What We're Looking For
- 5+ years of professional software engineering experience.
- Strong proficiency in Python and SQL with demonstrated ability to write production-quality code.
- Solid understanding of software engineering fundamentals: data structures and algorithms, system design and architectural patterns, testing strategies (unit, integration, end-to-end), code review practices and technical collaboration.
- Experience with RESTful APIs and distributed systems concepts.
- Experience with containerization (Docker) and basic cloud infrastructure.
- Track record of delivering high-quality software in a team environment.
- Ability to thrive in a startup environment with changing priorities and rapid iteration.
Nice to Have
- Experience with GCP services (BigQuery, GCS, Cloud Run, GKE).
- Familiarity with distributed processing frameworks (Apache Beam, PySpark).
- Experience with workflow orchestration tools (Airflow, Prefect, Dagster).
- Understanding of ML/AI infrastructure and data pipelines.
- Experience with monitoring and observability tools (Datadog).

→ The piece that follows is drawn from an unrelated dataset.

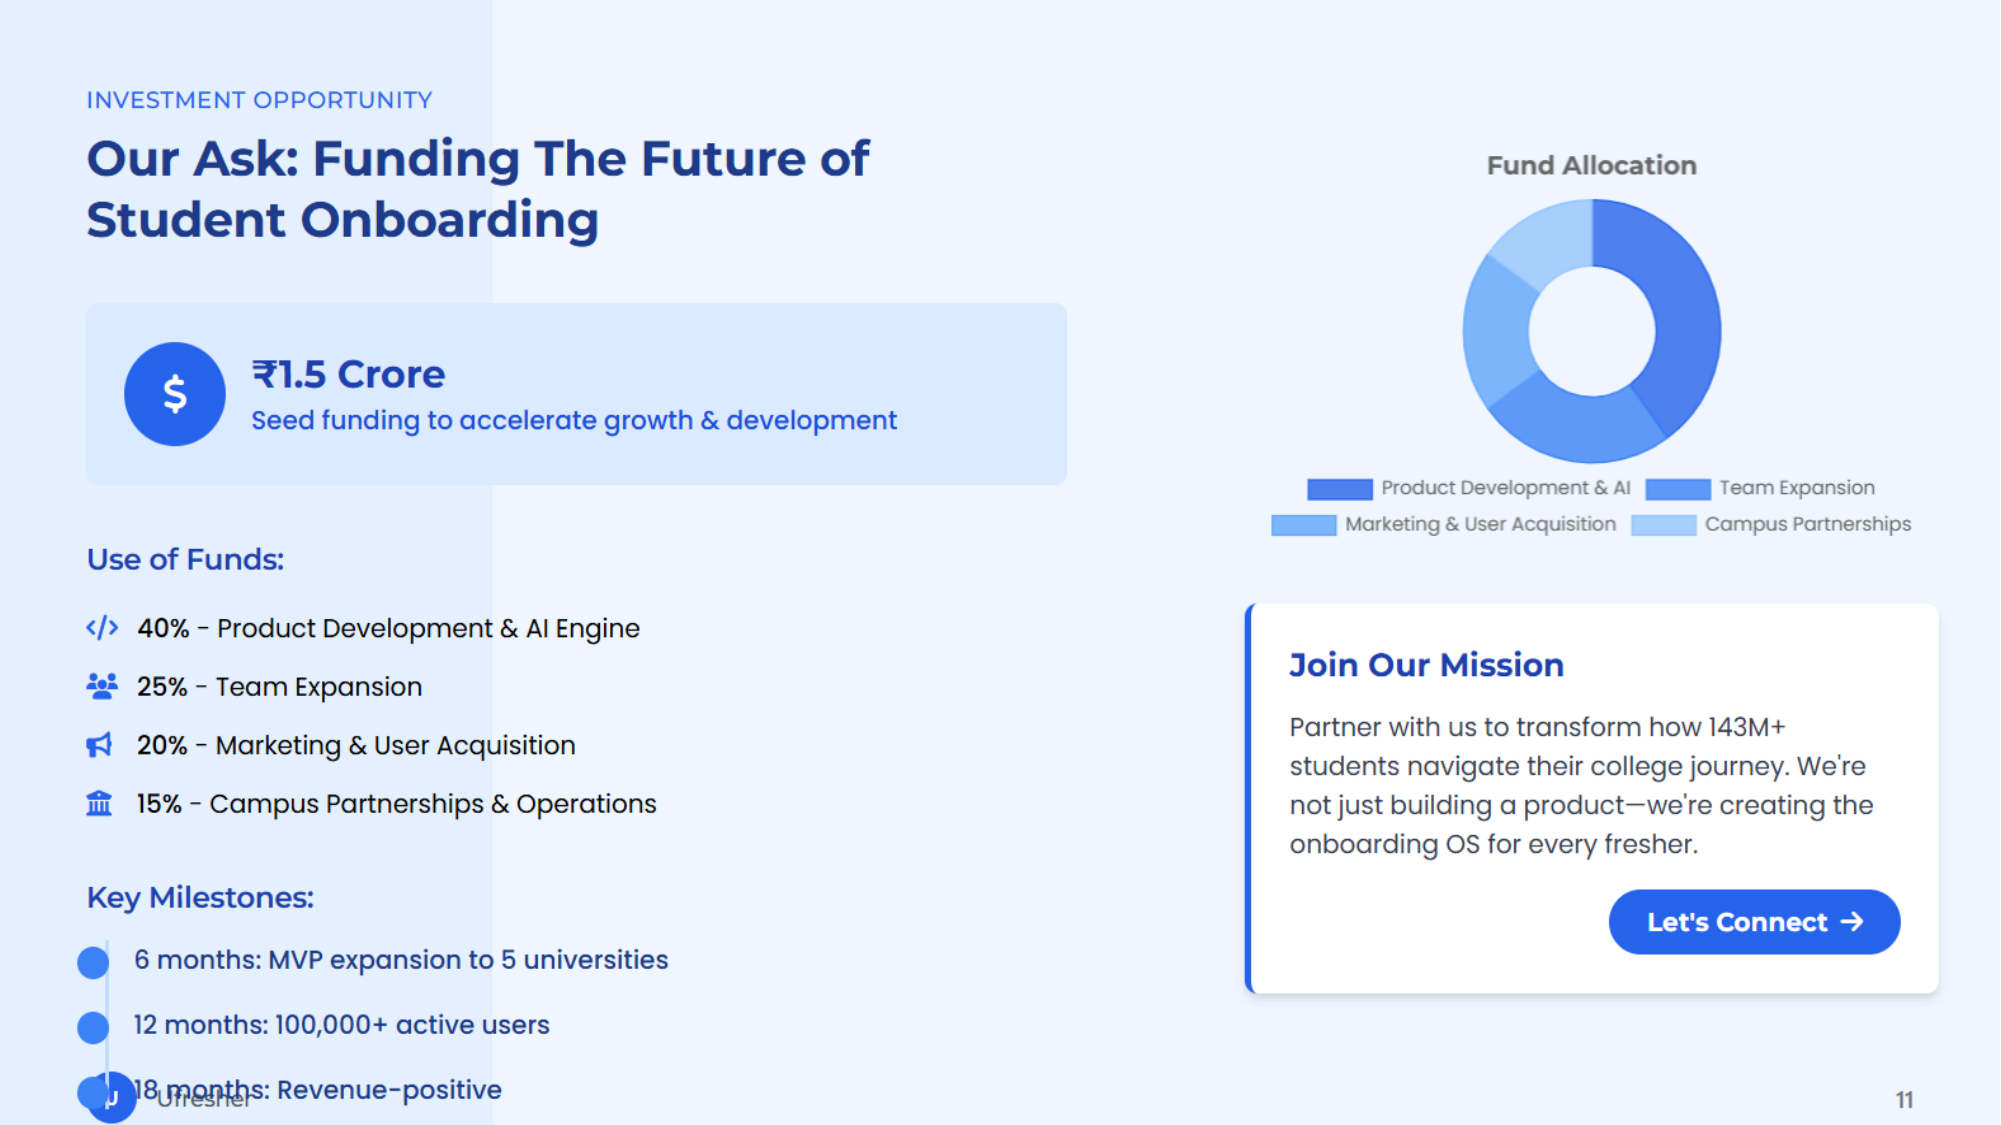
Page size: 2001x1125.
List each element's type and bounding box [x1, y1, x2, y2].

list [0, 0, 2000, 1125]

- Experience working with researchers directly.
- Background in data engineering roles.
Technical Stack
- Languages: Python, SQL
- Infrastructure: Docker, GCP
- GCP Services: BigQuery, GCS, Cloud Run, GKE
- Frameworks & Tools: Apache Beam, PySpark, Airflow, Prefect, Dagster, Datadog
Team & Environment
You will be part of the AI Data team, collaborating with researchers, platform engineers, and other stakeholders.
Benefits & Compensation
- Competitive equity grants.
- 100% employer-paid benefits.
- Germany/Ireland: €141,267 – €184,512; United Kingdom: £117,159 – £153,024 + equity.
Work Mode
This is a fully remote position open to candidates based in Germany, Ireland, or the United Kingdom.
We’re committed to creating a space where our employees can bring their full selves to work and have equal opportunity to succeed. No matter your race, gender identity or expression, sexual orientation, religion, origin, ability, age, veteran status, if joining this mission speaks to you, we encourage you to apply.